The RBI warned that even as headline inflation remains firmly within the tolerance band, the pass through to domestic prices needs to be monitored

Update: 2026-05-22 17:38 GMT
The available high-frequency indicators of economic activity in April generally suggest sustained demand, notwithstanding challenges in a few sectors.
Mumbai: India’s near-term economic outlook is somewhat clouded by supply side pressures due to the ongoing war in West Asia. Nevertheless, robust services exports, positive net FDI flows, foreign exchange reserve buffers and a number of proactive policy measures undertaken by the government and the Reserve Bank are likely to cushion the Indian economy against external headwinds, said the Reserve Bank of India (RBI) in the May Bulletin released on Friday.
The central bank in an article State of the Economy in the Bulletin said that global economic conditions remained fragile, shaped by heightened geopolitical tensions, elevated energy costs and persistent uncertainty surrounding the growth and inflation outlook.
“The conflict in West Asia continued to exert pressure on commodity markets, global trade flows and supply chains, contributing to the volatility in financial markets. India has entered this phase from a position of macro economic strength. Domestic demand continues to be the key driver of growth,” said the RBI.
The RBI warned that even as headline inflation remains firmly within the tolerance band, the pass through to domestic prices needs to be monitored.

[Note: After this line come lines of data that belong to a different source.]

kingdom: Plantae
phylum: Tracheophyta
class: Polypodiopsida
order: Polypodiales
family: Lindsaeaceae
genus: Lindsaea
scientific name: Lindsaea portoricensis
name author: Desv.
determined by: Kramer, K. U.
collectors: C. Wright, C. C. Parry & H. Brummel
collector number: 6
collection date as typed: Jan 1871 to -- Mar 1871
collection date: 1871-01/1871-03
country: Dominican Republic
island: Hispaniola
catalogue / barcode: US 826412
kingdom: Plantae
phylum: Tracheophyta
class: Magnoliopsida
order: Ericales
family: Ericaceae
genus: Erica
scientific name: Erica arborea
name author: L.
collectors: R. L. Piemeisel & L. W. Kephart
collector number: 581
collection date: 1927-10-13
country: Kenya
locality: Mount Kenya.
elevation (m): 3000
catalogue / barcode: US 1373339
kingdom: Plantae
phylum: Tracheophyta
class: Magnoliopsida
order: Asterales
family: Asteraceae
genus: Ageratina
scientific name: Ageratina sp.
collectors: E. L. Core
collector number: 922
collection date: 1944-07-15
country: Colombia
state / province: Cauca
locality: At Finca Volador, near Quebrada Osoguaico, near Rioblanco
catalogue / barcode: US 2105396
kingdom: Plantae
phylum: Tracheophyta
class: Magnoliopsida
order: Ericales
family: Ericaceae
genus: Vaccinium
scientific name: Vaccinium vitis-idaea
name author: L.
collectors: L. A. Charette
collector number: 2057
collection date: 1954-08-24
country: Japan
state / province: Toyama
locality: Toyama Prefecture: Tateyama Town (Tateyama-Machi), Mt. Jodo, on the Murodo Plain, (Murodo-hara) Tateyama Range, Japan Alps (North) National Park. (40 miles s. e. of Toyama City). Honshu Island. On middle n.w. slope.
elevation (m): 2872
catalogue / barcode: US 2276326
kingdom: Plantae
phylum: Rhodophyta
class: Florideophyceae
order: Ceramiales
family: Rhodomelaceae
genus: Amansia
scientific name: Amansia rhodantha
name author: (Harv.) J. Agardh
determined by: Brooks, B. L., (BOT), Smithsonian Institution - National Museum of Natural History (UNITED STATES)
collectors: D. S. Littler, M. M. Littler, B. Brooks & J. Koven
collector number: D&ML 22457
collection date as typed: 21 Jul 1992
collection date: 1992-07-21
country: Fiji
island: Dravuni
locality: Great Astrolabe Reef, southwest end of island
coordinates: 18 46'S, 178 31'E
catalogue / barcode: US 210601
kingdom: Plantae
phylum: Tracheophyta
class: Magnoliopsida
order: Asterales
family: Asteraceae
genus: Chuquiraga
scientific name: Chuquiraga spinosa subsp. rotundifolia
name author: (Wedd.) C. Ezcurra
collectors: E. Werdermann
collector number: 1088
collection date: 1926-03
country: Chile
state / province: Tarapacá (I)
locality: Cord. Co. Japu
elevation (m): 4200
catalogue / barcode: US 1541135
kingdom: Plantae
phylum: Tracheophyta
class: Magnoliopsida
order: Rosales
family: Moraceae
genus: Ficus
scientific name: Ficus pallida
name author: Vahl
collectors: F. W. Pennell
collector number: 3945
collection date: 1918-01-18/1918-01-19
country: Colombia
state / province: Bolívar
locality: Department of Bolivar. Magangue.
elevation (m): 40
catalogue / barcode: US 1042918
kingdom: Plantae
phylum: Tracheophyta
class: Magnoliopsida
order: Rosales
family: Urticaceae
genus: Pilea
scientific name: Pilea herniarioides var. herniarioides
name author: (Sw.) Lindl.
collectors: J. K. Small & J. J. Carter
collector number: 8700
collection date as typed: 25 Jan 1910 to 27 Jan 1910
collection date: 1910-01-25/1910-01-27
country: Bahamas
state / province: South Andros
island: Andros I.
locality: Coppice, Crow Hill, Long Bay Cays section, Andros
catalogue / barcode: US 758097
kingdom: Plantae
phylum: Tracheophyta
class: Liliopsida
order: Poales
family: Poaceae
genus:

So far, the domestic economic activity has exhibited resilience in April with industrial and services sectors maintaining strength across several segments, even as the global economy continued to be shadowed by uncertainties in West Asia.
In agriculture, summer sowing progressed well, supported by above normal pre-monsoon rainfall and comfortable reservoir levels. CPI inflation rose to 3.5 per cent in April, driven mainly by food inflation, while core inflation remained steady. In March, net foreign direct investment remained positive for the second consecutive month. Foreign portfolio investors continued to remain net sellers in April and May, though the pace of outflows moderated.
The available high-frequency indicators of economic activity in April generally suggest sustained demand, notwithstanding challenges in a few sectors. Early results of listed private non-financial companies for Q4:2025 26 reveal an improvement in business performance, with aggregate sales recording a double-digit growth.